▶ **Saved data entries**

__________

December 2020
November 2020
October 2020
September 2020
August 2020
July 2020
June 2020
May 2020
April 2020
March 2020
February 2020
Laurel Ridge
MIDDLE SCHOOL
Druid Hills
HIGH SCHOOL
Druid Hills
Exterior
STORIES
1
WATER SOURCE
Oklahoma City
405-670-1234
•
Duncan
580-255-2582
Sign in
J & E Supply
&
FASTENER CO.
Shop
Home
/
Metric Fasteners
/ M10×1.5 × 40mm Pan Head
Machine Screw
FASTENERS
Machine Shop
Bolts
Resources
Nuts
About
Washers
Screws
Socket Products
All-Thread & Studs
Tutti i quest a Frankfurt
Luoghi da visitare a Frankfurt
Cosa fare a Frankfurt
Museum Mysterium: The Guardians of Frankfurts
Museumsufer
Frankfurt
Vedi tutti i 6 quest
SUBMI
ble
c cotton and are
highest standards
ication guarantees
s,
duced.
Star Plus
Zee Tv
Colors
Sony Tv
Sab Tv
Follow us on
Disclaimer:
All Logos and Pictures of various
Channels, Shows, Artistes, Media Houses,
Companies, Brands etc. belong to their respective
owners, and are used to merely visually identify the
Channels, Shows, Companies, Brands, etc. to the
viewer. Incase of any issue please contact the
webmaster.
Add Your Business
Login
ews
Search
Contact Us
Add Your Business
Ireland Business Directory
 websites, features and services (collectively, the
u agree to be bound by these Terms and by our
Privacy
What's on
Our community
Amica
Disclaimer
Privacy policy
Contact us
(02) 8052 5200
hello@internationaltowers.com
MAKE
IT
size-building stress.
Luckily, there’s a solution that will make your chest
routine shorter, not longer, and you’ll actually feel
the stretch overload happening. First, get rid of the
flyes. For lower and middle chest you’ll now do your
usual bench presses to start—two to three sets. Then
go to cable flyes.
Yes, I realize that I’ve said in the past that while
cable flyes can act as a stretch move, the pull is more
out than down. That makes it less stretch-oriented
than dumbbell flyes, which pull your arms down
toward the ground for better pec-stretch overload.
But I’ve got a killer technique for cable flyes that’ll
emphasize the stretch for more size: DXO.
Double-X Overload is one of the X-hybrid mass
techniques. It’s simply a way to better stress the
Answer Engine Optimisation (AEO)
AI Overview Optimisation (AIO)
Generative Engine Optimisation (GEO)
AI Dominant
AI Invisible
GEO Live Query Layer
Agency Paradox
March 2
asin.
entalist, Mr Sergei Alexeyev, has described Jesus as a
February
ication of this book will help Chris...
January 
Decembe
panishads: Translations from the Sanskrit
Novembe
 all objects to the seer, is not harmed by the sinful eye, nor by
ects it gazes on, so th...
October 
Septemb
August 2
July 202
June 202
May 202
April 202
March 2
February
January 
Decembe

__________

▶ **Task instructions**
Please rewrite these rows, changing every "Add Your Business" to "List Your Business" and leaving everything else as it is.

▶ **Finished exercise**
December 2020
November 2020
October 2020
September 2020
August 2020
July 2020
June 2020
May 2020
April 2020
March 2020
February 2020
Laurel Ridge
MIDDLE SCHOOL
Druid Hills
HIGH SCHOOL
Druid Hills
Exterior
STORIES
1
WATER SOURCE
Oklahoma City
405-670-1234
•
Duncan
580-255-2582
Sign in
J & E Supply
&
FASTENER CO.
Shop
Home
/
Metric Fasteners
/ M10×1.5 × 40mm Pan Head
Machine Screw
FASTENERS
Machine Shop
Bolts
Resources
Nuts
About
Washers
Screws
Socket Products
All-Thread & Studs
Tutti i quest a Frankfurt
Luoghi da visitare a Frankfurt
Cosa fare a Frankfurt
Museum Mysterium: The Guardians of Frankfurts
Museumsufer
Frankfurt
Vedi tutti i 6 quest
SUBMI
ble
c cotton and are
highest standards
ication guarantees
s,
duced.
Star Plus
Zee Tv
Colors
Sony Tv
Sab Tv
Follow us on
Disclaimer:
All Logos and Pictures of various
Channels, Shows, Artistes, Media Houses,
Companies, Brands etc. belong to their respective
owners, and are used to merely visually identify the
Channels, Shows, Companies, Brands, etc. to the
viewer. Incase of any issue please contact the
webmaster.
List Your Business
Login
ews
Search
Contact Us
List Your Business
Ireland Business Directory
 websites, features and services (collectively, the
u agree to be bound by these Terms and by our
Privacy
What's on
Our community
Amica
Disclaimer
Privacy policy
Contact us
(02) 8052 5200
hello@internationaltowers.com
MAKE
IT
size-building stress.
Luckily, there’s a solution that will make your chest
routine shorter, not longer, and you’ll actually feel
the stretch overload happening. First, get rid of the
flyes. For lower and middle chest you’ll now do your
usual bench presses to start—two to three sets. Then
go to cable flyes.
Yes, I realize that I’ve said in the past that while
cable flyes can act as a stretch move, the pull is more
out than down. That makes it less stretch-oriented
than dumbbell flyes, which pull your arms down
toward the ground for better pec-stretch overload.
But I’ve got a killer technique for cable flyes that’ll
emphasize the stretch for more size: DXO.
Double-X Overload is one of the X-hybrid mass
techniques. It’s simply a way to better stress the
Answer Engine Optimisation (AEO)
AI Overview Optimisation (AIO)
Generative Engine Optimisation (GEO)
AI Dominant
AI Invisible
GEO Live Query Layer
Agency Paradox
March 2
asin.
entalist, Mr Sergei Alexeyev, has described Jesus as a
February
ication of this book will help Chris...
January 
Decembe
panishads: Translations from the Sanskrit
Novembe
 all objects to the seer, is not harmed by the sinful eye, nor by
ects it gazes on, so th...
October 
Septemb
August 2
July 202
June 202
May 202
April 202
March 2
February
January 
Decembe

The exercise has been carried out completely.